Morrow nodded. ‘That fits in,’ he said, ‘with what the Misses Thompson told us. That her choice of men left something to be desired.’
Chapter Eleven
8.40 p.m.
Sorting through the latest submissions to ‘readers’ wives’ was not the most satisfying of deals. These, the static equivalent of mucky home videos — Jake got a fair few of those too, sent through his various agents — were always a mixed bag. Some of them, he thought, should have been wearing a bag. But on the other hand, he’d found some real hot sales that way.
She had been one of them. Vinnie had passed her photo on, he remembered. Vinnie had a good eye. She was a classic blonde, firm curves and that look. A little uncertain, a tiny bit shy, as though she didn’t know the full score.
Whatever her boyfriend had been thinking when he took the shots, Jake saw pound signs.
And he’d groomed her, pa
mpered her, dressed — and undressed her — right. Had her photographed by the best in the business. She could have had anything her little heart desired. But it hadn’t been enough. She had to stick her pretty nose in where it wasn’t wanted. Not satisfied with what she’d got.
For some people, he thought bitterly, nothing was ever enough.
Well, time to see how his latest project was doing. Jake set the photographs aside and went down into the basement.
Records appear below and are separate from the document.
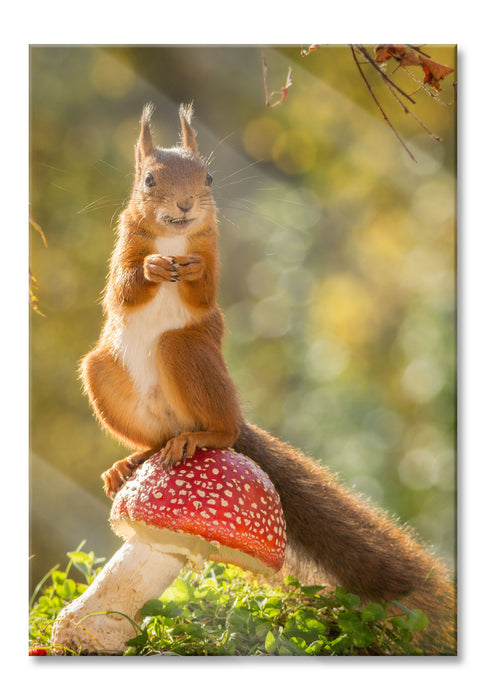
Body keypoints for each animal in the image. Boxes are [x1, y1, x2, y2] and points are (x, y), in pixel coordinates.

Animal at [79, 105, 456, 656]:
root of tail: (193, 422)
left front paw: (190, 271)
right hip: (103, 374)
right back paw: (130, 462)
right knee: (153, 439)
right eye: (148, 180)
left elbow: (204, 290)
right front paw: (151, 268)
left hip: (189, 353)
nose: (186, 204)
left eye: (208, 177)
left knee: (223, 428)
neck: (174, 240)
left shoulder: (212, 252)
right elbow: (123, 288)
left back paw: (203, 437)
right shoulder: (123, 247)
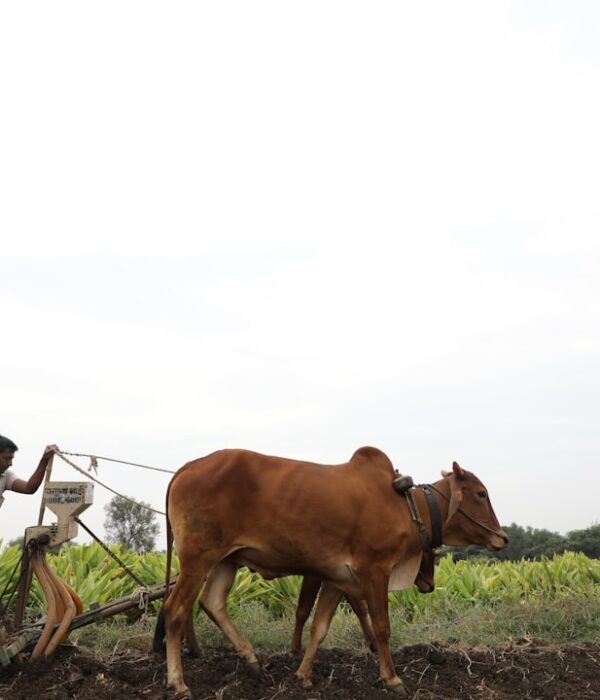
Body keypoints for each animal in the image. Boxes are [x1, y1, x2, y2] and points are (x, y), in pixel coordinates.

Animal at [154, 447, 507, 697]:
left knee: (212, 603)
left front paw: (303, 675)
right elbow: (381, 628)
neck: (407, 506)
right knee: (174, 610)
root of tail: (187, 467)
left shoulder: (338, 579)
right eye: (481, 493)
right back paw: (179, 683)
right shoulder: (375, 570)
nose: (502, 538)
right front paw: (392, 679)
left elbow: (319, 628)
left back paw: (253, 662)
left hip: (226, 560)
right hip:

When Jake first moved into the house the basement had been a damp and dismal place, crammed with the debris of generations of successive owners. He’d cleared it out, run power and heat and water into all three rooms and replastered the walls, hiding the cold stone behind a colour wash of broken white. The basement was virtually soundproof, warm, and each of the three rooms was decorated in its own distinctive style. Jake did a lot of his work from here and he needed comfort and variety, though he doubted the young man lying bound and blindfolded on the narrow bed had any appreciation of the effort he had gone to.
Jake had bound his victim’s hands and feet and covered his eyes with thick grey ducting tape, but he had deliberately left the mouth uncovered. There was no need for silence. The man could scream himself hoarse and there’d be no one able to hear. And Jake had learnt the hard way how easy it was for someone to choke on their own vomit if you covered their mouths too tight.
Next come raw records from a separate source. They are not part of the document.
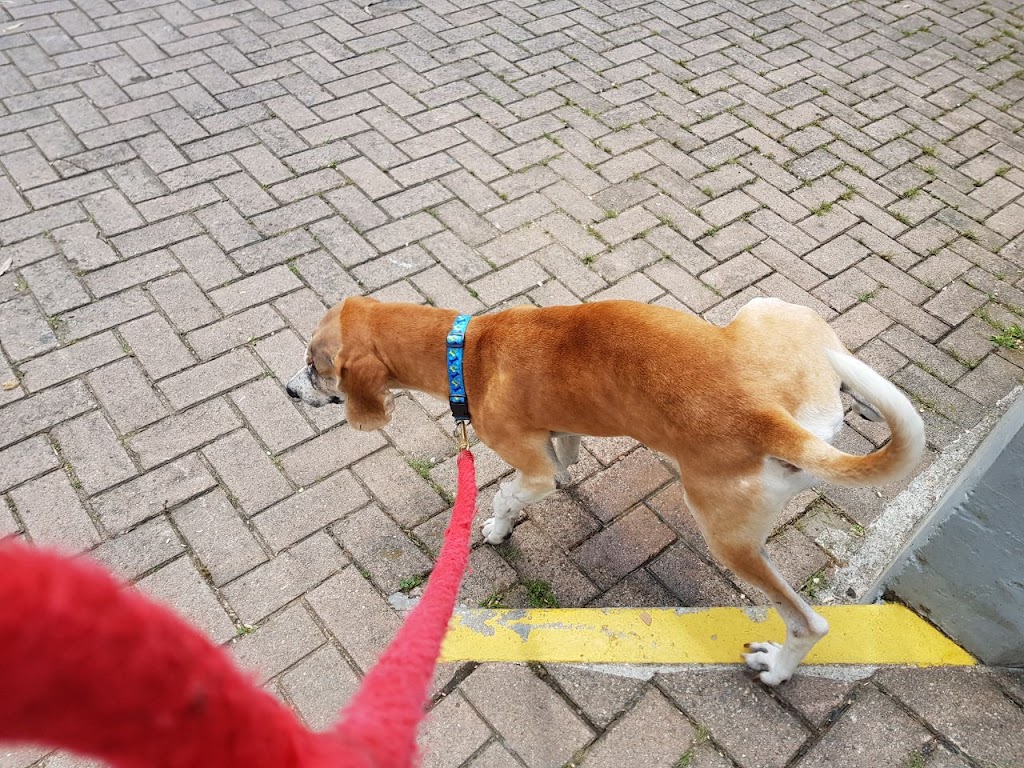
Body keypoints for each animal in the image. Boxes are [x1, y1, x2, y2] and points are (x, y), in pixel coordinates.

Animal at [286, 296, 925, 684]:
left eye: (317, 366)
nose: (289, 391)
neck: (465, 349)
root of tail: (764, 415)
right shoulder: (559, 432)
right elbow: (563, 459)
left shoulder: (527, 464)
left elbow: (506, 495)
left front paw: (496, 527)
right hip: (775, 320)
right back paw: (865, 397)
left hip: (728, 537)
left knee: (808, 622)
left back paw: (780, 666)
He said nothing as he set the camera on its tripod, turning it towards the young man, checking he had the whole body in frame. The crotch of his jeans, Jake noticed, was wet, the damp patch spreading down one leg and on to the sheets.
‘Who’s there? For Christ’s sake, who’s there?’ Voice cracked with desperation.
Jake said nothing. Panning down the body, then back to rest upon the face.
‘Why don’t you say something? I know you’re there. For Christ’s sake, why don’t you say something?’
His voice broke and Jake could hear the young man trying to control the sobs that rose in his throat. His face contorted with fear; his body writhing on the narrow bed as he struggled to turn his head, straining for the slightest sound.